The task
Answer these from the text about Brian Robinson's recovery from COVID-19:
(a) For how many days was Robinson on a ventilator?
(b) What business does Dawn Robinson McCall own?
(c) Which facility did Robinson walk out of when he went home?

Excerpted text

|---|

Some of you have really let your guard down.
I see you out riding bicycles in large packs and jogging in groups as if we weren’t still in the midst of a pandemic. Many of you have been hanging out with friends and loved ones.
Look, I get it. We’re all tired of staying inside and social distancing. It’s getting warmer. We want our lives back. But people are still getting infected with the coronavirus and dying from it, even as President Donald Trump accuses Democratic governors of deliberately slowing reopening to hurt him politically.
To everyone itching to stop quarantining, stay the course. Defer to health experts such as Dr. Anthony Fauci, the nation’s top infectious disease expert, who is warning that rushing to reopen will cause “needless suffering and death.”
Remember the experiences of COVID-19 survivors such as Brian Robinson. The 53-year-old father of seven was diagnosed in late March and recuperated in several medical facilities for weeks before finally making it back to his home in Garnet Valley, Delaware County, last week.
“It nearly killed me,” Robinson told me. “It’s like a computer hacker. It gets into your body and tries to find things that it can prey on to shut your body down for good.”
Robinson was hooked up to a ventilator for 15 days. He contracted bilateral pneumonia. His kidneys failed and he had to go on dialysis. Along the way, he lost 30 pounds.
“On Day 15, they extubated him,” recalled Caryn Cabbler, a registered nurse and Robinson’s sister. “His vocal cords were bruised.… He couldn’t talk. He couldn’t eat. He couldn’t swallow. He couldn’t walk. He had to learn to do everything all over again. He was in the hospital for a total of 42 days — from the beginning to getting out of rehab.”
All that time, he was quarantined away from his family.
“A few times his nurse would let us get on the phone together and talk to him just so he could hear our voices although he wasn’t awake,” said Dawn Robinson McCall, another sister and the owner of the Redwood Beauty Studio in Bala Cynwyd. “We believe he could hear us and it helped him to know that we were … praying for him.”
When it was finally time to go home, Robinson managed to walk out of Bryn Mawr Rehabilitation Hospital. Cheering hospital workers lined the corridor to applaud as he made his way out of the facility on his own two feet.
“I had two goals. I wanted to come home to my wife, and I wanted to walk out of there,” Robinson told me, adding that he stayed an extra five days to do so. “I was so happy to be on my feet.”
But there was Robinson, who is a partner in Pizzeria Enza in Wyndmoor, standing tall as he thanked and hugged the health-care professionals who helped him survive. Although he still goes to physical therapy, he’s luckier than many since some COVID-19 survivors never completely recover. Robinson, who is uncertain about how he contracted the virus, says people need to continue social distancing.
“These politicians who are telling us that things are ready to be opened, my response to that is, ‘When I see you and your family down at the mall, then you’ll see me and my family down at the mall,'" he said. "If y’all are not going down there, then I’m not going down there.”

|---|

[Page images and extracted text]
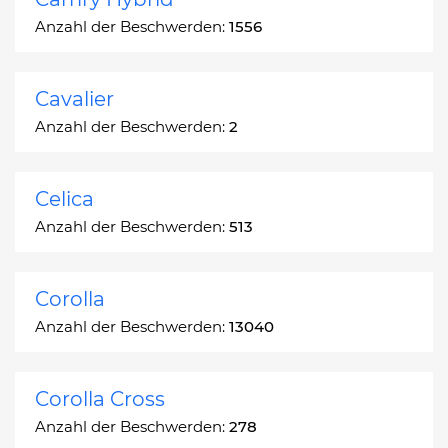
Anzahl der Beschwerden:
1556
Cavalier
Anzahl der Beschwerden:
2
Celica
Anzahl der Beschwerden:
513
Corolla
Anzahl der Beschwerden:
13040
Corolla Cross
Anzahl der Beschwerden:
278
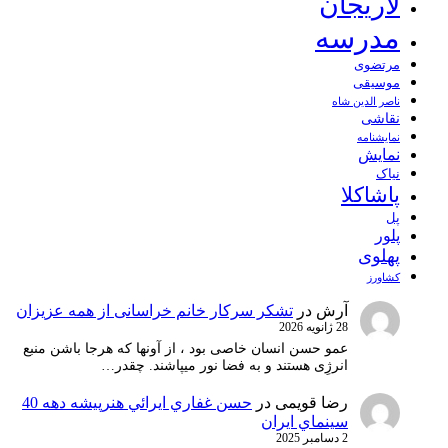
لاریجان
مدرسه
مرتضوی
موسیقی
ناصر الدین شاه
نقاشی
نمايشنامه
نمایش
نیاک
پاشاکلا
پل
پلور
پهلوی
کشاورز
آرش
در
تشکر سرکار خانم خراسانی از همه عزیزان
28 ژانویه 2026
عمو حسن انسان خاصی بود ، از آونها که هرجا باشن منبع
انرژِی هستند و به فضا نور میپاشند. چقدر…
رضا قویمی
در
حسن غفاري ايرائي هنرپيشه دهه 40
سينماي ايران
2 دسامبر 2025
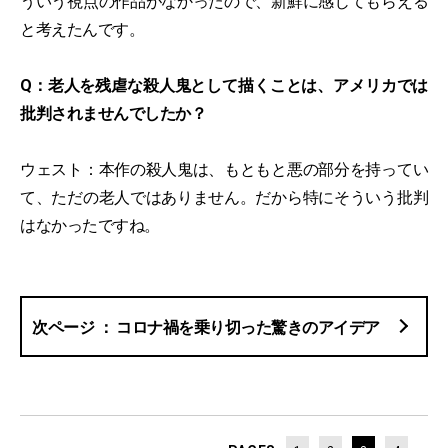
ういう視点の作品がなかったので、新鮮に感じてもらえる
と考えたんです。
Q：老人を残虐な殺人鬼として描くことは、アメリカでは
批判されませんでしたか？
ウェスト：本作の殺人鬼は、もともと悪の部分を持ってい
て、ただの老人ではありません。だから特にそういう批判
はなかったですね。
コロナ禍を乗り切った驚きのアイデア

|---|

Response
(a) 15 days
(b) The Redwood Beauty Studio in Bala Cynwyd
(c) Bryn Mawr Rehabilitation Hospital